Ed Howard: The idea of the modern western as an art of deconstruction has become so engrained in today’s film culture that it’s disconcerting when a new western comes along that doesn’t take a revisionist stance on the once-beloved Hollywood genre. Westerns don’t get made very much these days, but when they are we expect them to be in the lineage of Peckinpah or Leone rather than the old Hollywood craftsmen who made the genre so ubiquitous in the 1940s and ’50s. You see where I’m going with this, I’m sure. Although most film fans would expect a Coen brothers western to be a sardonic, revisionist take on the genre, True Grit, Joel and Ethan Coen’s first proper stab at a genre that has often haunted their work in spirit, is a good old-fashioned, honest-to-goodness western in the classical tradition.

This actually shouldn’t be surprising. There are markers of western style in many other Coen films, notably O Brother Where Art Thou? and No Country for Old Men: the love of landscapes, the gruffly poetic language, the stark morality, even the fascination with hats that runs through Miller’s Crossing, for in what other genre besides the western do hats mean so much? True Grit might be the Coens’ first actual western, but it’s such a natural fit for them because they’ve always kind of seemed like western filmmakers in a deeper sense. This is why the Old West milieu, sparsely populated as it is with oddballs and degenerates and criminals, feels like an extension of the Mexican border towns of No Country for Old Men, or the wasted Northwestern wilds of Fargo, or even the backwards suburban absurdity of Raising Arizona.

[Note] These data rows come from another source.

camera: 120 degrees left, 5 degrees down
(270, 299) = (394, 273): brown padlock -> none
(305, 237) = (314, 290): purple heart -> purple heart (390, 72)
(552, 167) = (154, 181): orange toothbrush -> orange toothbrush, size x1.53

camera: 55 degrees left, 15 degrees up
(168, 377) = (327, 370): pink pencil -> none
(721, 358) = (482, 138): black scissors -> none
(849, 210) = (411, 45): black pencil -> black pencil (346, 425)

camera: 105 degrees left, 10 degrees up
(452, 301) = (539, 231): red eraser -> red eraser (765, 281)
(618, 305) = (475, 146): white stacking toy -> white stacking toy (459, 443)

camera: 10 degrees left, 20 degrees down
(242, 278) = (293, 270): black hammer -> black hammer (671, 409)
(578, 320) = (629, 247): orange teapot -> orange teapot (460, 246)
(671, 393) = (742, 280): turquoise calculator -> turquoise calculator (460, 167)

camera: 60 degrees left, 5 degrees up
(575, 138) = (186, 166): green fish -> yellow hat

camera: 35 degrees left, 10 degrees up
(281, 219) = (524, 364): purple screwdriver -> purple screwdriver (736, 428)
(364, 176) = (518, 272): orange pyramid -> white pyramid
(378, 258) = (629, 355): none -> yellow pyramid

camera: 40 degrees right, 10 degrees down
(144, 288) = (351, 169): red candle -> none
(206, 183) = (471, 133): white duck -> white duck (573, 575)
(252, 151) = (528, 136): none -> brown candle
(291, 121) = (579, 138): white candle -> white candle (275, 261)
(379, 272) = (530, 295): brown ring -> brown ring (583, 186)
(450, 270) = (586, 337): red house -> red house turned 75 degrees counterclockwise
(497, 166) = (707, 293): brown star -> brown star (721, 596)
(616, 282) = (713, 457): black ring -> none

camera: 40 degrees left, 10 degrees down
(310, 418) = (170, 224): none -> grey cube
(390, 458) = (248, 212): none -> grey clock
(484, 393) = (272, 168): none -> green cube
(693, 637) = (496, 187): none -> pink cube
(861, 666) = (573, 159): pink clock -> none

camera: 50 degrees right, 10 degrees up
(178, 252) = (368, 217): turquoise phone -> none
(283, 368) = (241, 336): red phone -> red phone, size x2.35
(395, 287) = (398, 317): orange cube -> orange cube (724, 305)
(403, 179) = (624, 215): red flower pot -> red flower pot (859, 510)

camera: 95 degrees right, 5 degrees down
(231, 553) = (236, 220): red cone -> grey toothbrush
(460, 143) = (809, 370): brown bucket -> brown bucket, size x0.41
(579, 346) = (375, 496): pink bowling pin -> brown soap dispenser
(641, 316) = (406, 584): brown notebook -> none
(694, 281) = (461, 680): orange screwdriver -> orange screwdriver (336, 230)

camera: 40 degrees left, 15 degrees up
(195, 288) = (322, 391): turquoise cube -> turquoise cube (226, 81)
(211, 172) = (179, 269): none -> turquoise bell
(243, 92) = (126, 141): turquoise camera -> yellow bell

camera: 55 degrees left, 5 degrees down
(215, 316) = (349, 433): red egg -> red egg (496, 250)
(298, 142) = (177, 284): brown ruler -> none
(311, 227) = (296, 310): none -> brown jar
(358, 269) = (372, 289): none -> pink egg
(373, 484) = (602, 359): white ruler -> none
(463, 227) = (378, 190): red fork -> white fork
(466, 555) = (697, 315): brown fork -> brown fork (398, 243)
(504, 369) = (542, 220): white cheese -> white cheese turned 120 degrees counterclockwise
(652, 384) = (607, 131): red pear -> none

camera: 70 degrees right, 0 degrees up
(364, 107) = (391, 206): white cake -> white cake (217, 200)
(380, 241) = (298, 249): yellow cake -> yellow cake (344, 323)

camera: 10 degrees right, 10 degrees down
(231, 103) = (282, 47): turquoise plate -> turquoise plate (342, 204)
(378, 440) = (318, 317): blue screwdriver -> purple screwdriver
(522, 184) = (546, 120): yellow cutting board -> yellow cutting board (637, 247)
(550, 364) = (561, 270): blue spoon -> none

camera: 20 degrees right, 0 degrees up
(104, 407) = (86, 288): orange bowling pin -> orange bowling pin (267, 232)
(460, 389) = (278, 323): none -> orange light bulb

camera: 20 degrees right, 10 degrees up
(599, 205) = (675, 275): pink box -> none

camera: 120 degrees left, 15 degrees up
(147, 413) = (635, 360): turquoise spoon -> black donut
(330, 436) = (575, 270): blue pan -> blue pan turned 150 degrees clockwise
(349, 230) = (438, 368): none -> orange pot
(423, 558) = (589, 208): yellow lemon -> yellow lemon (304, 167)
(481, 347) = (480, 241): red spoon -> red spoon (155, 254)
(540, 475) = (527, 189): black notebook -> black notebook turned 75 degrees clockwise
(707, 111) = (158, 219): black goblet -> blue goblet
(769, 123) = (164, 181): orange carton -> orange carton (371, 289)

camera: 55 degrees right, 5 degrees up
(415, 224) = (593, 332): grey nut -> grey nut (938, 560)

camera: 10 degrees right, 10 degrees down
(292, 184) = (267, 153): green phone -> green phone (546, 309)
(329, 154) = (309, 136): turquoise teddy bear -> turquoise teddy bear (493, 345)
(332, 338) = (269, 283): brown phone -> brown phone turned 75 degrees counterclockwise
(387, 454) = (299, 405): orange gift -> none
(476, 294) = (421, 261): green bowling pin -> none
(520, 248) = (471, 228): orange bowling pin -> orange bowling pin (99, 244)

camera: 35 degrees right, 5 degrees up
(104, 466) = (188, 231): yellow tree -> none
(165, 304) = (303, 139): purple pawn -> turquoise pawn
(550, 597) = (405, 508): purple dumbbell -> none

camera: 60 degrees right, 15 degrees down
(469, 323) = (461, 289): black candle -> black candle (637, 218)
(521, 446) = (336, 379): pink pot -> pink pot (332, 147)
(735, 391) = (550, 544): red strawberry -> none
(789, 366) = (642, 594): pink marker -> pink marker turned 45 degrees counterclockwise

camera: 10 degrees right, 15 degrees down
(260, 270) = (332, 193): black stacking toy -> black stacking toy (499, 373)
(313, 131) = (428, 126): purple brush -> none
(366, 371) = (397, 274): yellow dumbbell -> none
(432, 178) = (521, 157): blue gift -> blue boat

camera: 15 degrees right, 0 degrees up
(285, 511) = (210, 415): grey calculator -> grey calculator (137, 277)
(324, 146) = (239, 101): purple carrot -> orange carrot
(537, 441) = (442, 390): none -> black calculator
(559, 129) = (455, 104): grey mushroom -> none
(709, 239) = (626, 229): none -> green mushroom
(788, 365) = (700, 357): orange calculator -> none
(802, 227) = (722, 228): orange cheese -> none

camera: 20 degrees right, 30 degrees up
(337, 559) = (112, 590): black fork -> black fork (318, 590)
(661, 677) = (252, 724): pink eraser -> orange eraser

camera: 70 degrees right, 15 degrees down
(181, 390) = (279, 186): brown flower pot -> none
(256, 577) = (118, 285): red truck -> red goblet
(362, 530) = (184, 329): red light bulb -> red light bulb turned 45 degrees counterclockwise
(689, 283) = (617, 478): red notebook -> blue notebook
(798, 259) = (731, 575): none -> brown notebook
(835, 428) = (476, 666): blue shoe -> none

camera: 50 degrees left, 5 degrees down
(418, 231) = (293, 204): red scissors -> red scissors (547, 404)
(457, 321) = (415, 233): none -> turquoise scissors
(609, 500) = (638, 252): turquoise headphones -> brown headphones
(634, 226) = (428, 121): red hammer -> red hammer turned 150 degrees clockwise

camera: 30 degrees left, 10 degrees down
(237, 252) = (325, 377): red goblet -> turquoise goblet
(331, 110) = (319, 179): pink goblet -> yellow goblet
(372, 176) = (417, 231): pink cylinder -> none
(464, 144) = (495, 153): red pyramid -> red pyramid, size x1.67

True Grit is an adaptation of a 1968 novel by Charles Portis, which was already made into a film in 1969 by director Henry Hathaway, starring John Wayne in the role that won him his only Oscar. Though the Coens’ film differs from Hathaway’s in several important ways and numerous smaller ones—apparently because the Coens follow the novel, which I haven’t read, more faithfully than Hathaway did—the two films also share a good amount of common ground. What’s ultimately most striking about the Coens’ film is how traditional it is, how unshowy and subtle. It balances humor and darkness and action, and it does so within a wholly classical context. First and foremost, it’s just a great story and a great western, and its humble artifice is very refreshing.